It’s great to see evidence of people taking on board suggestions of how using behavioural insights can be used to improve efficiency in small and simple ways. Apart from anything else it’s wonderful to know that someone is listening now and again!
So, instead of the usual email from the school Parents’ Association asking me if I would be prepared to have an estate agent’s board in my front garden promoting their sponsorship of the summer fair, I received an ever so slightly different message this time.
Every other year I’ve been asked whether I would be willing to help and requesting that I complete a consent form and to provide my (unchanged) contact details. This time I received an email that said simply; in previous year’s you’ve said you were happy to help, we’re assuming that you’d be happy to do so again, unless you tell us otherwise. If you don’t want to have a board this year or your contact details have changed, please tell us. Otherwise we will keep you on our list.

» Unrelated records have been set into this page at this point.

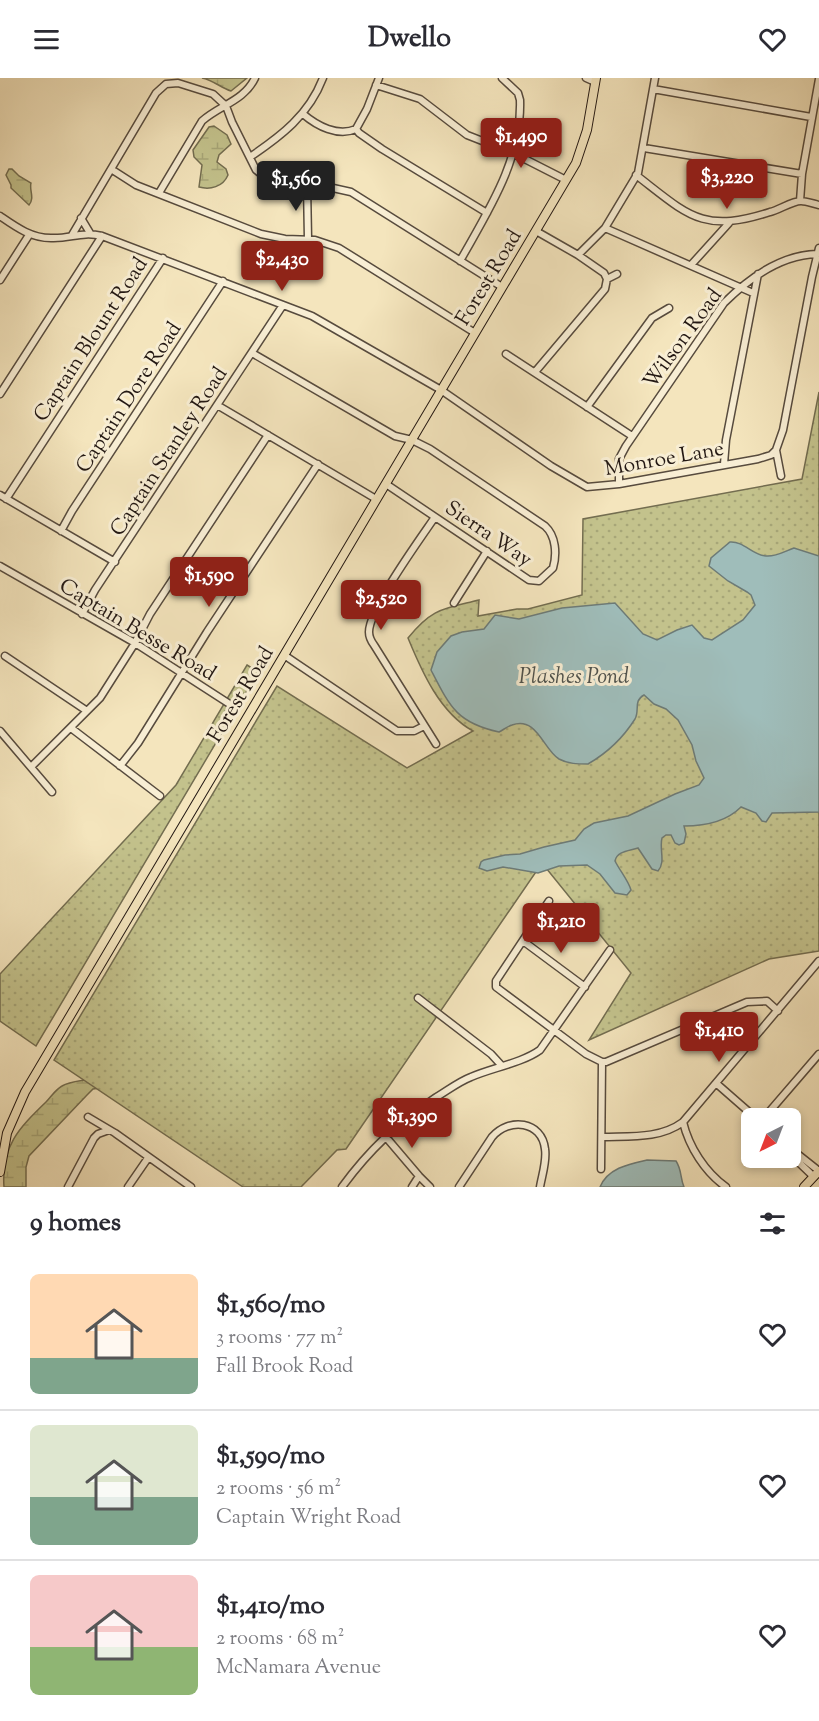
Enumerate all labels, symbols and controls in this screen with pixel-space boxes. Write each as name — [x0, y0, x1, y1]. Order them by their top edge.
text: Dwello — [368, 20, 451, 59]
icon: menu — [30, 23, 63, 56]
icon: heart — [756, 23, 789, 56]
pin: $1,490 — [472, 118, 570, 169]
text: $1,490 — [495, 123, 547, 152]
pin: $3,220 — [678, 159, 776, 210]
pin: $1,560 — [247, 161, 345, 212]
text: $3,220 — [700, 164, 754, 193]
text: $1,560 — [271, 166, 321, 195]
street label: Forest Road — [449, 224, 530, 332]
pin: $2,430 — [233, 241, 331, 292]
text: $2,430 — [255, 246, 309, 275]
street label: Captain Blount Road — [27, 252, 156, 428]
street label: Wilson Road — [637, 283, 730, 396]
street label: Captain Dore Road — [69, 316, 190, 480]
street label: Captain Stanley Road — [104, 361, 236, 543]
street label: Monroe Lane — [602, 435, 726, 485]
street label: Sierra Way — [438, 494, 538, 575]
pin: $1,590 — [160, 557, 258, 608]
text: $1,590 — [184, 562, 234, 591]
street label: Captain Besse Road — [53, 572, 221, 690]
pin: $2,520 — [332, 580, 430, 631]
text: $2,520 — [355, 585, 407, 614]
street label: Forest Road — [201, 641, 282, 749]
water label: Plashes Pond — [519, 662, 629, 694]
pin: $1,210 — [512, 903, 610, 954]
text: $1,210 — [537, 908, 586, 937]
pin: $1,410 — [670, 1012, 768, 1063]
text: $1,410 — [694, 1017, 744, 1046]
pin: $1,390 — [363, 1098, 461, 1149]
text: $1,390 — [387, 1103, 437, 1132]
north arrow — [741, 1108, 801, 1168]
map controls — [741, 1108, 801, 1168]
text: 9 homes — [30, 1205, 121, 1242]
icon: filters — [756, 1207, 789, 1240]
text: $1,560/mo — [216, 1287, 325, 1324]
icon: home — [78, 1298, 150, 1370]
icon: heart — [756, 1318, 789, 1351]
text: 3 rooms · 77 m² — [216, 1324, 343, 1353]
text: Fall Brook Road — [216, 1353, 353, 1382]
text: $1,590/mo — [216, 1438, 325, 1475]
icon: home — [78, 1449, 150, 1521]
icon: heart — [756, 1469, 789, 1502]
text: 2 rooms · 56 m² — [216, 1475, 341, 1504]
text: Captain Wright Road — [216, 1504, 401, 1533]
text: $1,410/mo — [216, 1588, 325, 1625]
icon: home — [78, 1599, 150, 1671]
icon: heart — [756, 1619, 789, 1652]
text: 2 rooms · 68 m² — [216, 1625, 344, 1654]
text: McNamara Avenue — [216, 1654, 381, 1683]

The choice I have in completely unchanged – I can choose to help the school by agreeing to have a board or I can choose not to have one – but the default has been flipped. Instead of having to opt in and have the hassle of having to fill in a form (again), I will be included unless I choose to opt out.
Flipping the defaults is a very simple and effective way to increase response rates. We’ve seen how changing the workplace pension defaults from opt-in to opt-out significantly increased the numbers of people saving for retirement. The change to pensions, introduced in 2012, increased the proportion of eligible workers saving in pensions from 55% to 70% in just two years.
While changing the defaults for school fundraising initiatives are unlikely to have quite the same impact as the nation’s post-retirement finances, it is a simple way to reduce the burden of administration (for the school and participating parents) and to increase participation rates.
Of course not all defaults can be flipped so easily. We can’t opt people in to everything. But there are plenty of instances where we can think about the potential to change the choice architecture to encourage certain behaviours.